--- Start EXCERPTED TEXT ---

Can you tell us first what you enjoyed doing in your childhood? What are the experiences that brought you to music and visual art?
Video Games. Nintendo 64, Buck Bumble, Super Mario, weird little games—I remember I was listening to the score in the games, and I knew all the melodies. I also played it on the guitar. I was very influenced by my cousins when it came to games and music. My older cousin was showing us everything; he was a music nerd, and he introduced us to indie rock from the UK and USA. We were in the countryside, so this was huge. I started very early music education when I was four and learned first about rhythm and playing the flute. When I was eight, I started playing classical guitar; electronic guitar came when I was fourteen. I enjoyed listening to Kings of Lions, The Cooks, Killers, Interpol, and The National. Later, when I picked up the drawing habit in school, I was inside the educational system, which was very conservative; for me, this was not working. I was always in the back of the class with a few other friends, and I was drawing every day in my school notebook—manga, cartoons, and anime. At first, it was a good practice for passing time in school.
How did it happen that you decided to move from Austria and start living in Spain?
After the social service I did in Austria, I wanted to leave, at least for a couple of months. I wanted to get an idea of how it is somewhere else. My friend was with me in it. I first had an idea to go to Stockholm because I was back then very engaged in the music scene there—post-jazz and the new jazz scene—in Oslo and Stockholm. But my friend had an idea to go somewhere warmer and closer, and because of his knowledge of Spanish, we went to Barcelona. Let’s go! I was so unprepared, that we just went; somehow I ended up living there for the next seven years.
How was your love for video games applied in your early time in Spain? How did it come that you studied painting and not some other visual art studies?

--- End EXCERPTED TEXT ---

_CHALLENGES_
1. For each statement about the interview excerpt, answer yes or no and quote the words that decide it: (a) The speaker started classical guitar at age eight. (b) The speaker and the friend went first to Stockholm. (c) An older cousin introduced the speaker to indie rock from the UK and USA.
2. According to the interview excerpt, how long did the speaker end up living in Barcelona?
3. Please update the stretch of the interview excerpt from "After the social" through "visual art studies?", putting "Madrid" in place of "Barcelona".

--- Start DATA ROWS ---

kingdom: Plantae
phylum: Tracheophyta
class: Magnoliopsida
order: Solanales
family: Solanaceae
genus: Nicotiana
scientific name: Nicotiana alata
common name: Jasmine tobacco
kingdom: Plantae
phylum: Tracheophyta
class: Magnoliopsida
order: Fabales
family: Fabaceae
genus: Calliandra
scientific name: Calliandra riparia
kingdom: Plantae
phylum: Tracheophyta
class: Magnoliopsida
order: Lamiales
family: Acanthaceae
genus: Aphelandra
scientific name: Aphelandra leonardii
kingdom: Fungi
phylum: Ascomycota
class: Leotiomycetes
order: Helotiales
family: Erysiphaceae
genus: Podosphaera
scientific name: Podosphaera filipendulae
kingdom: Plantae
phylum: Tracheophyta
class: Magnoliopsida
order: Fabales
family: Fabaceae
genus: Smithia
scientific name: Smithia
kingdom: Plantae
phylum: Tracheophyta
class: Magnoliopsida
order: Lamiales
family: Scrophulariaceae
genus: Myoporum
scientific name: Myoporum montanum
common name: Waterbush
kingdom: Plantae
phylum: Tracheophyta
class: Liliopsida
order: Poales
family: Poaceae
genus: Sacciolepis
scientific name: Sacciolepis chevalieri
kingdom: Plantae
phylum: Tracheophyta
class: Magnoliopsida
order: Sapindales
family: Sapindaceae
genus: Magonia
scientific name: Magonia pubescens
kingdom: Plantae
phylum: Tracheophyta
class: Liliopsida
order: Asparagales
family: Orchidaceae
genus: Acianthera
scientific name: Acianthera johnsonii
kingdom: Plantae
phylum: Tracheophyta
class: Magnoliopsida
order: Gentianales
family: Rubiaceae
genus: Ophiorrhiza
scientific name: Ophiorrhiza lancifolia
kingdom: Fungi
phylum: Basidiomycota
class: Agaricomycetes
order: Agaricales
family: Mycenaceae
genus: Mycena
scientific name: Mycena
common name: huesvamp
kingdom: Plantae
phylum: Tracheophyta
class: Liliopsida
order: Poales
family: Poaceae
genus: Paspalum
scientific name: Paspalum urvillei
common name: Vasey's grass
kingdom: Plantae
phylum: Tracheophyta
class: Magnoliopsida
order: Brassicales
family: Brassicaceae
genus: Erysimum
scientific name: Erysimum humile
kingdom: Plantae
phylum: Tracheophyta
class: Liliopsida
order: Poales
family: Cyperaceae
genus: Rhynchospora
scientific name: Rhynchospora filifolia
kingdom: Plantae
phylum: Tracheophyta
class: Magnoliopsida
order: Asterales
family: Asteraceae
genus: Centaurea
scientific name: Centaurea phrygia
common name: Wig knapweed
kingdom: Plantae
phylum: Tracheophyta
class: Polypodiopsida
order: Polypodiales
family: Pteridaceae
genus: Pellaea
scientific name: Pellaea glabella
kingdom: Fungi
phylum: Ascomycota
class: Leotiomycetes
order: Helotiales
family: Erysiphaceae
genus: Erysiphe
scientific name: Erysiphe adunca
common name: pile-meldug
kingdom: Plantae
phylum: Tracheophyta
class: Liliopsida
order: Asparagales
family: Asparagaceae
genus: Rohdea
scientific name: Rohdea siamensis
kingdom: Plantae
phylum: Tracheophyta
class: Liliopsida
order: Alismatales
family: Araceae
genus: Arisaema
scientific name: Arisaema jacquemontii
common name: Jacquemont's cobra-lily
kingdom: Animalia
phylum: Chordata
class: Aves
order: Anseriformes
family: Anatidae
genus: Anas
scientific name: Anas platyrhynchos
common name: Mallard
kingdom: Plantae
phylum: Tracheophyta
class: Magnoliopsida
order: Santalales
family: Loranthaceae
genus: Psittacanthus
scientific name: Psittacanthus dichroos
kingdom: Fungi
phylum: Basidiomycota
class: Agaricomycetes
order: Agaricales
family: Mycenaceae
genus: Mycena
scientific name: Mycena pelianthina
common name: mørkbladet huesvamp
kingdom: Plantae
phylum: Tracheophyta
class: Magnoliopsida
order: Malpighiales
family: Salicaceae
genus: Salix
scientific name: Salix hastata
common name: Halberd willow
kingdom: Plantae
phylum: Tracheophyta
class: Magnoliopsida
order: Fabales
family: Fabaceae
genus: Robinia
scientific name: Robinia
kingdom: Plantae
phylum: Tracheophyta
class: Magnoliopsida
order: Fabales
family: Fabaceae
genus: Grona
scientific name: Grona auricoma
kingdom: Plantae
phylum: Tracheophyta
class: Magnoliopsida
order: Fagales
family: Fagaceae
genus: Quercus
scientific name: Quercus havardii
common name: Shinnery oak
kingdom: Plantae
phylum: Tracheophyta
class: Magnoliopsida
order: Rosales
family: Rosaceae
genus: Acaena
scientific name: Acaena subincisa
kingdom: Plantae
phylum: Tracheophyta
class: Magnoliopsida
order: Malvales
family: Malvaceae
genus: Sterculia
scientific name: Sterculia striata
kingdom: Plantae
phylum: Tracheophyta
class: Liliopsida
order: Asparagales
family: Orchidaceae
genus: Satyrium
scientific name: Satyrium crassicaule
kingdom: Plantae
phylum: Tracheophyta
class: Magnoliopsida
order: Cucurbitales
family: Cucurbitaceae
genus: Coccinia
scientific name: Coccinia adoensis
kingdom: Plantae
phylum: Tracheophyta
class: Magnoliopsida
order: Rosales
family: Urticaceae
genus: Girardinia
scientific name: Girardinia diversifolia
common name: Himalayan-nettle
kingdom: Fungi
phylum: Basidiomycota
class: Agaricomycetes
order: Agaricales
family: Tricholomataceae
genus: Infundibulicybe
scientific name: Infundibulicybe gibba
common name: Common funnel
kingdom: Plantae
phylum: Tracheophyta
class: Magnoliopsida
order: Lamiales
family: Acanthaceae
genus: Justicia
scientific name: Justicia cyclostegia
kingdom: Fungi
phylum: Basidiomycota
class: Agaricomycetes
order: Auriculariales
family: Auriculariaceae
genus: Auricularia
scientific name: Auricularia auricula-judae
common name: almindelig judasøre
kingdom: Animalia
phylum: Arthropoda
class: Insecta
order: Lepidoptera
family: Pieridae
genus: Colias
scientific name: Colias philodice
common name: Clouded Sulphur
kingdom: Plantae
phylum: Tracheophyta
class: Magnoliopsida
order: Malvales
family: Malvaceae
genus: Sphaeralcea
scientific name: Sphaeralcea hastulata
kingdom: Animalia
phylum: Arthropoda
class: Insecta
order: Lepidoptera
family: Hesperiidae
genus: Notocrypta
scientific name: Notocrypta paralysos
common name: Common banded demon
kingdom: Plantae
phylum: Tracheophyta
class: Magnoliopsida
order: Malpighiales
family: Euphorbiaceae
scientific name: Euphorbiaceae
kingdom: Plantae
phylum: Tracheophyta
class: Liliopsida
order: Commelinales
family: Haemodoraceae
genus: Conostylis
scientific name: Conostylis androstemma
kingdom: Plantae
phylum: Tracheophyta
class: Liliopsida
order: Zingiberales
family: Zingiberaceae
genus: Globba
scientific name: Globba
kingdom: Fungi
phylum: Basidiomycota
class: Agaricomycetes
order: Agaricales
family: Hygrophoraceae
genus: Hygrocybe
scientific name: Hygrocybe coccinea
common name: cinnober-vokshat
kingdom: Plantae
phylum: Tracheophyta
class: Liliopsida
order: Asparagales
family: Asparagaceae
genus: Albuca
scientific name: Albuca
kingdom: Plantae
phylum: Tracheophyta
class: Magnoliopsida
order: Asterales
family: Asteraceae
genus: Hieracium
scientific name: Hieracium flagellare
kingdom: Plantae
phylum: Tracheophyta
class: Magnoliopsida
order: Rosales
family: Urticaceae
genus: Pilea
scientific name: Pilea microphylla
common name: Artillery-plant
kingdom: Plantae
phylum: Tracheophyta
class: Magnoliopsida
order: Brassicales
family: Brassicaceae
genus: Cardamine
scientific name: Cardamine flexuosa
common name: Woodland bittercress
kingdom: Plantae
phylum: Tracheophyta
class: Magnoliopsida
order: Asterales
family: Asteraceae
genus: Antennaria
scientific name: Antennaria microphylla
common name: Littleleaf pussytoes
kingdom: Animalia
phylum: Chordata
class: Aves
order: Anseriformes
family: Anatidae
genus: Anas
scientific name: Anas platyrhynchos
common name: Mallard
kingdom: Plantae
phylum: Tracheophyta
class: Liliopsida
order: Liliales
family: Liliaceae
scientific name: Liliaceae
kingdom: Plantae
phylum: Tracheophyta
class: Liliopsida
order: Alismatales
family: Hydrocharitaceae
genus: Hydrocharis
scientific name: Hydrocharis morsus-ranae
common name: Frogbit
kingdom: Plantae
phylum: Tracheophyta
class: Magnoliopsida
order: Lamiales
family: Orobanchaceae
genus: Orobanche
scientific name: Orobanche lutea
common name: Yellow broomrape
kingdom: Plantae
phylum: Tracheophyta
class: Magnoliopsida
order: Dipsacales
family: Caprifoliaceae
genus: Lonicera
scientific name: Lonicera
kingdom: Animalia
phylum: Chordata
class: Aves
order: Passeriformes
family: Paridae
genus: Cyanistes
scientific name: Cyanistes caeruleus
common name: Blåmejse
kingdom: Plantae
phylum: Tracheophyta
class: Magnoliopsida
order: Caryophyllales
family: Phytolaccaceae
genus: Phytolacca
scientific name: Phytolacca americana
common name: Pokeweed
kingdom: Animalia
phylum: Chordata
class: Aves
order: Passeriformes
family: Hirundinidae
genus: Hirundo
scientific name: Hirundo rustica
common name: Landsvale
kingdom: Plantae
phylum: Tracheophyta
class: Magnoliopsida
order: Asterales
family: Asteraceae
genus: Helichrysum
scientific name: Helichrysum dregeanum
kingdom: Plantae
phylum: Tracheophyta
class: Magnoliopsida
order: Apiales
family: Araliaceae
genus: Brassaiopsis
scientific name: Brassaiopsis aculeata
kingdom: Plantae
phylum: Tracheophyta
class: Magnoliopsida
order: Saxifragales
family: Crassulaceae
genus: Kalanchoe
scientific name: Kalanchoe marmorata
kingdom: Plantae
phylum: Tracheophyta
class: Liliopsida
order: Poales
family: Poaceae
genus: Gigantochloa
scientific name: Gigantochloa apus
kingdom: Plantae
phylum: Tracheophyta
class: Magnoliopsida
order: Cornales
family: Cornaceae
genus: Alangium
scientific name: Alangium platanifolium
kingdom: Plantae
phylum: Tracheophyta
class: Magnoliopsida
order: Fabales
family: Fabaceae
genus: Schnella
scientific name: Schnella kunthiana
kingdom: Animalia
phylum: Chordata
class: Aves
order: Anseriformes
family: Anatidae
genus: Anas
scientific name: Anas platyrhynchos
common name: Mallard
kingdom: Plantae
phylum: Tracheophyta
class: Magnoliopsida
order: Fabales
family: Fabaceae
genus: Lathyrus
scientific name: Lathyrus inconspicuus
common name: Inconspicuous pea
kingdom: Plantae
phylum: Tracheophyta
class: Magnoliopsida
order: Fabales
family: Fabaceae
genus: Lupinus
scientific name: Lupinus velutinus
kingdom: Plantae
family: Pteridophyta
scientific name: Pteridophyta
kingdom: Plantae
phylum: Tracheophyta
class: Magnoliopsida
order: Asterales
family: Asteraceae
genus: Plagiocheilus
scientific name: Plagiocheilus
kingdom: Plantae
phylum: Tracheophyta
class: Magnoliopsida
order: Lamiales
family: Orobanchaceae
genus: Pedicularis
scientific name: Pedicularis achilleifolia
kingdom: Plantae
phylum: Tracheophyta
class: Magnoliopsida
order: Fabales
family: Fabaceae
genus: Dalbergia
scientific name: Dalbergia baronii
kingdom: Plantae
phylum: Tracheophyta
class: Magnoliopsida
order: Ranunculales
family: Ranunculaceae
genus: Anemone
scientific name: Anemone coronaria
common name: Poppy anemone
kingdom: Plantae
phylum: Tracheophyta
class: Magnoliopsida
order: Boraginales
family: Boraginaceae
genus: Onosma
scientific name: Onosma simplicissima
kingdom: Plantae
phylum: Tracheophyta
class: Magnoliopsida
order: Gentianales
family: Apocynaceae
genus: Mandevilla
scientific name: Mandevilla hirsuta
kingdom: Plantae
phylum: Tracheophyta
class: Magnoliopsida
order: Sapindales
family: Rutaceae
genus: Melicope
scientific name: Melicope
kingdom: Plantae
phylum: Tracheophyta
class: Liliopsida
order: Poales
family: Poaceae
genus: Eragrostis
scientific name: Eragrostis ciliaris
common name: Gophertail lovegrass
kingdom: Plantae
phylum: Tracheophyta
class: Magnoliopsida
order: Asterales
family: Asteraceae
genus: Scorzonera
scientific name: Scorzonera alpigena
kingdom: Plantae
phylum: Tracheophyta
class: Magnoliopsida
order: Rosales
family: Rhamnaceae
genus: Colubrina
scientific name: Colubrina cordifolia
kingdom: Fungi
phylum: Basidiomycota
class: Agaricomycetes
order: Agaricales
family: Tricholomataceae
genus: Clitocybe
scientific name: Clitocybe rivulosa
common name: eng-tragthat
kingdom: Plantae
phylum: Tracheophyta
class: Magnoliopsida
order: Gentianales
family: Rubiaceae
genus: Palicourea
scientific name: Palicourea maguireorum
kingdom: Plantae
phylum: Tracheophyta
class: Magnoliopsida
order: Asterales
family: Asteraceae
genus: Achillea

--- End DATA ROWS ---

_ANSWERS FOR THIS EXERCISE_
1.
(a) Yes: "When I was eight, I started playing classical guitar"
(b) No: "because of his knowledge of Spanish, we went to Barcelona."
(c) Yes: "he introduced us to indie rock from the UK and USA."

2. Seven years.

3.
After the social service I did in Austria, I wanted to leave, at least for a couple of months. I wanted to get an idea of how it is somewhere else. My friend was with me in it. I first had an idea to go to Stockholm because I was back then very engaged in the music scene there—post-jazz and the new jazz scene—in Oslo and Stockholm. But my friend had an idea to go somewhere warmer and closer, and because of his knowledge of Spanish, we went to Madrid. Let’s go! I was so unprepared, that we just went; somehow I ended up living there for the next seven years.
How was your love for video games applied in your early time in Spain? How did it come that you studied painting and not some other visual art studies?